参照: 暗号化でクラウドファイルを保護する3つの方法 (Tech Pro Research)
ご存知ない方のために説明すると、HTTPSとは、オンラインでデータ通信を行うプロトコルであるHTTP(Hypertext Transfer Protocol)のセキュアバージョンです。ウェブブラウザのURL欄には通常HTTPSと表示されますが、モバイルアプリがHTTPSを使用しているかどうかを見分けるのは難しい場合があります。

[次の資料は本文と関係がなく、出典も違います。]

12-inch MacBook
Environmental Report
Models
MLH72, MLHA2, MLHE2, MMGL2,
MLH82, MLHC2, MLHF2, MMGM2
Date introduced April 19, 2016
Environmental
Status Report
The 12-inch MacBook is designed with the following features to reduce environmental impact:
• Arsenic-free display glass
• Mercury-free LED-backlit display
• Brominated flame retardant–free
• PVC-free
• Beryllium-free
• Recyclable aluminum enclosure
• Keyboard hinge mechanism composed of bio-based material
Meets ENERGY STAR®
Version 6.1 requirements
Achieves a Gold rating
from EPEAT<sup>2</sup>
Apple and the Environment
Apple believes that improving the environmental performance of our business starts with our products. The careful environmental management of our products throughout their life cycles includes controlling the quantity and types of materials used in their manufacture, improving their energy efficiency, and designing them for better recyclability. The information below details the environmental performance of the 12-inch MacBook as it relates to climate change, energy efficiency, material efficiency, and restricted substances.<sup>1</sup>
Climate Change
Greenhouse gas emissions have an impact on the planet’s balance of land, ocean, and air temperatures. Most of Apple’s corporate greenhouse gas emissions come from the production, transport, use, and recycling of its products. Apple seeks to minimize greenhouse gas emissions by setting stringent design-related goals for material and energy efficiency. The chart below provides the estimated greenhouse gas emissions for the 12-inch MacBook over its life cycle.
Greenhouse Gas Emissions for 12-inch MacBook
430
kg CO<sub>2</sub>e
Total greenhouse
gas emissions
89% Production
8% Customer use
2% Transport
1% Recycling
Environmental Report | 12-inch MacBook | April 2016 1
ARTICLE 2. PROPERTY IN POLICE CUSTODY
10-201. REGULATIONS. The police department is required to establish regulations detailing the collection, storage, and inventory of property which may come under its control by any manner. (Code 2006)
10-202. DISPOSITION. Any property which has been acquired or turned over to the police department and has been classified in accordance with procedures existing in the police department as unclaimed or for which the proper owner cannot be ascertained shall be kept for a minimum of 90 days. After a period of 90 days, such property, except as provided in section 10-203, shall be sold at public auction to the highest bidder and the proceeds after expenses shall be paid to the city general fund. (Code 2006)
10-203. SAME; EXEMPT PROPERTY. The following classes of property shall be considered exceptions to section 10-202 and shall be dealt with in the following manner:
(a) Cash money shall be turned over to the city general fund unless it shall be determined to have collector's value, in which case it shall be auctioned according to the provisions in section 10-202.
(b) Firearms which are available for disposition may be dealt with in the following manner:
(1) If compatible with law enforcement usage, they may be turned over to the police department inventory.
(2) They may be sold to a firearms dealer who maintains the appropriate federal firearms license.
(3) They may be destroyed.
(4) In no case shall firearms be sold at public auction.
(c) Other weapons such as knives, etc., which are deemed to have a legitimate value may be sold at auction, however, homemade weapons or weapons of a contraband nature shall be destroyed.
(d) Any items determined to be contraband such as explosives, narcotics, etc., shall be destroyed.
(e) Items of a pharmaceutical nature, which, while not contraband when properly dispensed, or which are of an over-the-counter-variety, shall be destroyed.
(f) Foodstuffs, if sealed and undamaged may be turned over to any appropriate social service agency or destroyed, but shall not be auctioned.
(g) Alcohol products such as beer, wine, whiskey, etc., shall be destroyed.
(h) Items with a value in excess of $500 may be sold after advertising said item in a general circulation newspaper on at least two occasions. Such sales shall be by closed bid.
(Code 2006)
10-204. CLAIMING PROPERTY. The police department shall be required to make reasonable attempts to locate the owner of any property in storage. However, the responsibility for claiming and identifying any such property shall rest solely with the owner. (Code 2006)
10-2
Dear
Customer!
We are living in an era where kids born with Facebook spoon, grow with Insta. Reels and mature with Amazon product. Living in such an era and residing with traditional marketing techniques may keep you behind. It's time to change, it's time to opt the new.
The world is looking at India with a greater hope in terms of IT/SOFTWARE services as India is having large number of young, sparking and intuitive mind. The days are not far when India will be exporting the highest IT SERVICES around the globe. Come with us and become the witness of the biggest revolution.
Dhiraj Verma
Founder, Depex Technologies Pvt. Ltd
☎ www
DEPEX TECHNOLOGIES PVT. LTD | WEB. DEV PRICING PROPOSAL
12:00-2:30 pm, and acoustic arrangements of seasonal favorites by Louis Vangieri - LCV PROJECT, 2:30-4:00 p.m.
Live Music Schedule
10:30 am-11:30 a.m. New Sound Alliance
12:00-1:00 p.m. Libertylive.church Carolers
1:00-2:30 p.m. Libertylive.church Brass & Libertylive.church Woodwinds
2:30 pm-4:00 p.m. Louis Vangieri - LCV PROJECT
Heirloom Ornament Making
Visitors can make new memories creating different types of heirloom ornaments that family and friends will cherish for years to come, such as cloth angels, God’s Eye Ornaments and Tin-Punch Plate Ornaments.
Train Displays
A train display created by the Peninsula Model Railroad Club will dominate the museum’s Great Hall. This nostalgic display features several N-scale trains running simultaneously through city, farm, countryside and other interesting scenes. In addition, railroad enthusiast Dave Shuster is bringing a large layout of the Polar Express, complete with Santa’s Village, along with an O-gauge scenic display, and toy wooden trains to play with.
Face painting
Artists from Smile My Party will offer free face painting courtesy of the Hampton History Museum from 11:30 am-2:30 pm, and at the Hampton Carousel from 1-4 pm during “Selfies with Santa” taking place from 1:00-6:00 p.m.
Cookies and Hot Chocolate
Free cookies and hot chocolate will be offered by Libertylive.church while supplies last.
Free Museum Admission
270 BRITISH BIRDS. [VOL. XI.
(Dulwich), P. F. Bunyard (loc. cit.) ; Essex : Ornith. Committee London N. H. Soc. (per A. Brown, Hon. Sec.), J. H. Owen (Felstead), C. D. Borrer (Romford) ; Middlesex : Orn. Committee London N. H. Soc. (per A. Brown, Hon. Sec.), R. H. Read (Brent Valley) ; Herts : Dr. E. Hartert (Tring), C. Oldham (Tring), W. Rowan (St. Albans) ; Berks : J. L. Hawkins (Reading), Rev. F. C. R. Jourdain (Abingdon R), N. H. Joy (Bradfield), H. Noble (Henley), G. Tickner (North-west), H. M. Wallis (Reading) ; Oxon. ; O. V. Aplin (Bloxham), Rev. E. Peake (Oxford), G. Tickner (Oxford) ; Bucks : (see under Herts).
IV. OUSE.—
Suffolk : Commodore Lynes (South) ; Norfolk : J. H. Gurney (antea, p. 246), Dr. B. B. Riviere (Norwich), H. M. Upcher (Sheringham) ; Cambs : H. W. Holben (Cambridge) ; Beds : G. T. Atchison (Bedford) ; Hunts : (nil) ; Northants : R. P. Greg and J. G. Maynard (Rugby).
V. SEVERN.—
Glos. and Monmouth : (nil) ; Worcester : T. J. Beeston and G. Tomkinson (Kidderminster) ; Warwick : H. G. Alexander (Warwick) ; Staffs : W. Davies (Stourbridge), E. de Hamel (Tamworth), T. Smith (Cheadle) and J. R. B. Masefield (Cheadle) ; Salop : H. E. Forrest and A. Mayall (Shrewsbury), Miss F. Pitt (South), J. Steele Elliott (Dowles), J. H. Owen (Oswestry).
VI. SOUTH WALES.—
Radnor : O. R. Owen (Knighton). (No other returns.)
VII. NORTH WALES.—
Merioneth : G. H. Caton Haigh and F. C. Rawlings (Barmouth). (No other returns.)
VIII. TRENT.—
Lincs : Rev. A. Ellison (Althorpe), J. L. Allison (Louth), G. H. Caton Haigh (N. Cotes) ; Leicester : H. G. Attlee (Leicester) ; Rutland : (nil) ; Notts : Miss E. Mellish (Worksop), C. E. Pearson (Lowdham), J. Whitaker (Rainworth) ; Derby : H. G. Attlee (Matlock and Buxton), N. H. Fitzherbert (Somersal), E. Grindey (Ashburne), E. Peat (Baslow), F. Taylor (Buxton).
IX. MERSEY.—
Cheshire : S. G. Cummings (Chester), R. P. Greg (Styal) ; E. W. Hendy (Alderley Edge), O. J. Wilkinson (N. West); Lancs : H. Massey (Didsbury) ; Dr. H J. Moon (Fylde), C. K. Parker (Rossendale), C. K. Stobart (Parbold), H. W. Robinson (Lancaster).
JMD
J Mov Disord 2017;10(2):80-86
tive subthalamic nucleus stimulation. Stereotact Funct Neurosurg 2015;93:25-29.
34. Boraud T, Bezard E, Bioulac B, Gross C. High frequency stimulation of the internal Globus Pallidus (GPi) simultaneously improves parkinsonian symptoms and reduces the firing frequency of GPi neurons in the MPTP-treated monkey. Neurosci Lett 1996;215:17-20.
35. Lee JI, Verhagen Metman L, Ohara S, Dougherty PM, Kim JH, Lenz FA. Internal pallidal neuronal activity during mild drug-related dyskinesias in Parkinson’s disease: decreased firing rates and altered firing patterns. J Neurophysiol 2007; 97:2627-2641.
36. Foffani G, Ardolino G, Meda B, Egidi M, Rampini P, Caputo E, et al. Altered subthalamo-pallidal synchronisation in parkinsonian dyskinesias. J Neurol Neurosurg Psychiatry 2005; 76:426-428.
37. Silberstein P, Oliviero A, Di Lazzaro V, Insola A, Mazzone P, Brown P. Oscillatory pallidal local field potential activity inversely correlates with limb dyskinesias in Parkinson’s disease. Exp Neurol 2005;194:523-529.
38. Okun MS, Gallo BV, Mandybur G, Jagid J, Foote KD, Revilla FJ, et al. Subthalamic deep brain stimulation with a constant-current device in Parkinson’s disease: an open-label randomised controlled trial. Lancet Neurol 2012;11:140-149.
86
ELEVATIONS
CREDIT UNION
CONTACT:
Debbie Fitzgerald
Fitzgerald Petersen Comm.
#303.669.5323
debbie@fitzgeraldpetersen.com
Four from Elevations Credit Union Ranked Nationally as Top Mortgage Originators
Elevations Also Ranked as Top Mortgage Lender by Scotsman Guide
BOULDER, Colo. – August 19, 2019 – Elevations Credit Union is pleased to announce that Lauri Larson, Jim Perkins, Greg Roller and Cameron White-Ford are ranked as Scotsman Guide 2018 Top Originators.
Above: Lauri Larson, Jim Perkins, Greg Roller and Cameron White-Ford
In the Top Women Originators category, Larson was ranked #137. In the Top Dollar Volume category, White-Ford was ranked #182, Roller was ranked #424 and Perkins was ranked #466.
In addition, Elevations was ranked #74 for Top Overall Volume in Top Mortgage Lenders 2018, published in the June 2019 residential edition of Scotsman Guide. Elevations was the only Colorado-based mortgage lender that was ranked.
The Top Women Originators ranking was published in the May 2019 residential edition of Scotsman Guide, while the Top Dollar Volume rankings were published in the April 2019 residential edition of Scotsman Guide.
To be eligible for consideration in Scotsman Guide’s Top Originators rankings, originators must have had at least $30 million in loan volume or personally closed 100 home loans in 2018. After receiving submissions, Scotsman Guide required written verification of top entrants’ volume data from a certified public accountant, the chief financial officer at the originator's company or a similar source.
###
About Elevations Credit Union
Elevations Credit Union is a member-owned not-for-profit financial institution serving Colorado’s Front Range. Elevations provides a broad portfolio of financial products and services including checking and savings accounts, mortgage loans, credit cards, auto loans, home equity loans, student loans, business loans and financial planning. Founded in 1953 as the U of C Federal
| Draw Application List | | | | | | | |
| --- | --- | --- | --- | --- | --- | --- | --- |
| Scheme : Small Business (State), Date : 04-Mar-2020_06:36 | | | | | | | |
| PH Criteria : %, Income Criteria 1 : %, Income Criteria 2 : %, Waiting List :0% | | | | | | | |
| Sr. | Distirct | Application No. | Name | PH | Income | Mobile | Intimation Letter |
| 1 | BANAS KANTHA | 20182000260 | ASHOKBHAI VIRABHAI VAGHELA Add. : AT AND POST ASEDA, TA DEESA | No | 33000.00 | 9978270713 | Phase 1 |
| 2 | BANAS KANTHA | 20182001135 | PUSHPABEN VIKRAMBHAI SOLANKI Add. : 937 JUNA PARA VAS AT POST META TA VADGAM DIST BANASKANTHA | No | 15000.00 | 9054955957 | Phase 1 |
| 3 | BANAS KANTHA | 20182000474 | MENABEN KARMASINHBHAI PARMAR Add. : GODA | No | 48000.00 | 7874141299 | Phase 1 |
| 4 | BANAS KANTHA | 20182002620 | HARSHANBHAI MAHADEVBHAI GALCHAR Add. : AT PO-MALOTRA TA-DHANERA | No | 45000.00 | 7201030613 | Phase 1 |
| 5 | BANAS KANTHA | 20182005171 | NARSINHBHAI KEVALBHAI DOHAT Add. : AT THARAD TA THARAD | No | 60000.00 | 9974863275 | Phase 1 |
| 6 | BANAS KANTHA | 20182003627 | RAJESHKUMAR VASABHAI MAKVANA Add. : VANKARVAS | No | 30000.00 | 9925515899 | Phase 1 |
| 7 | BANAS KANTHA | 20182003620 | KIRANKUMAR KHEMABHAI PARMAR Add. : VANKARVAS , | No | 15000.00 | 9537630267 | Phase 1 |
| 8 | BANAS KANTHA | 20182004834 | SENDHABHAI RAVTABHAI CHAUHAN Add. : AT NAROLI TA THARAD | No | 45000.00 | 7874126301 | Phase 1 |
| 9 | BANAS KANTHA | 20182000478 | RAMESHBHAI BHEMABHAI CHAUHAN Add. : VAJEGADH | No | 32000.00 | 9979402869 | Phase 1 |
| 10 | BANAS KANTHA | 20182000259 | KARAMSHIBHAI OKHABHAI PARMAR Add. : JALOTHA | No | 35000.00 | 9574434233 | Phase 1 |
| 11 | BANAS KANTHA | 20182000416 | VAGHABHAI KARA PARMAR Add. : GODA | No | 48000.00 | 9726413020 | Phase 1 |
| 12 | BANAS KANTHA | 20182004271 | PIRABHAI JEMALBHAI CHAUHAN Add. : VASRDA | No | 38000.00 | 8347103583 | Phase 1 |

現在、AppleはiOSアプリにATSの使用を推奨していますが、必須ではありません。ATSを活用し、HTTPS経由でウェブトラフィックを暗号化することで、Appleはプライバシー保護の姿勢を強化しています。これは、FBIのiPhoneのロック解除を拒否したことで注目を集めた事例です。つまり、iOS開発者の方は、年末までにアプリでATSを有効化する必要があります。ただし、この規定に従わない開発者にどのような影響が出るかはまだ明らかになっていません。
今年のWWDCでは、暗号化が大きなテーマとなりました。基調講演の中で、Appleの幹部は差分プライバシーとエンドツーエンド暗号化への同社の取り組みについて言及しました。
参照:Apple、FBIがサンバーナーディーノのiPhoneを解読した方法を公開するよう要求(TechRepublic)
暗号化は、Appleが最近発表したもう一つの重要な機能であるApple File System(APFS)でも焦点の一つでした。老朽化したHFS+の代替として開発されたAPFSは、SSDストレージでの動作に重点を置いており、「暗号化を主要機能として」扱い、3つの異なる暗号化オプションを備えています。
スノーデン事件以降、個人のプライバシーに関する疑問は顧客の懸念事項のトップに常に挙げられています。暗号化への継続的な注力により、Appleはモバイル市場での成功を維持するために、ユーザーデータをデフォルトで保護しようとする数少ないベンダーの一つとしての地位を確立できる可能性があります。
TechRepublic読者にとっての3つの大きなポイント
- Apple は 2017 年までにすべての iOS アプリで HTTPS 接続の使用を義務付け、モバイル ユーザーのセキュリティとプライバシーを強化します。
- この要件は、現在必須ではない iOS 9 の機能である ATS (App Transport Security) を有効にすることで発生します。
- Apple が ATS/HTTPS の使用を強制することは、同社の暗号化の戦いにおける決定的な転換を示し、プライバシーを重視するユーザーの支持を獲得できる可能性がある。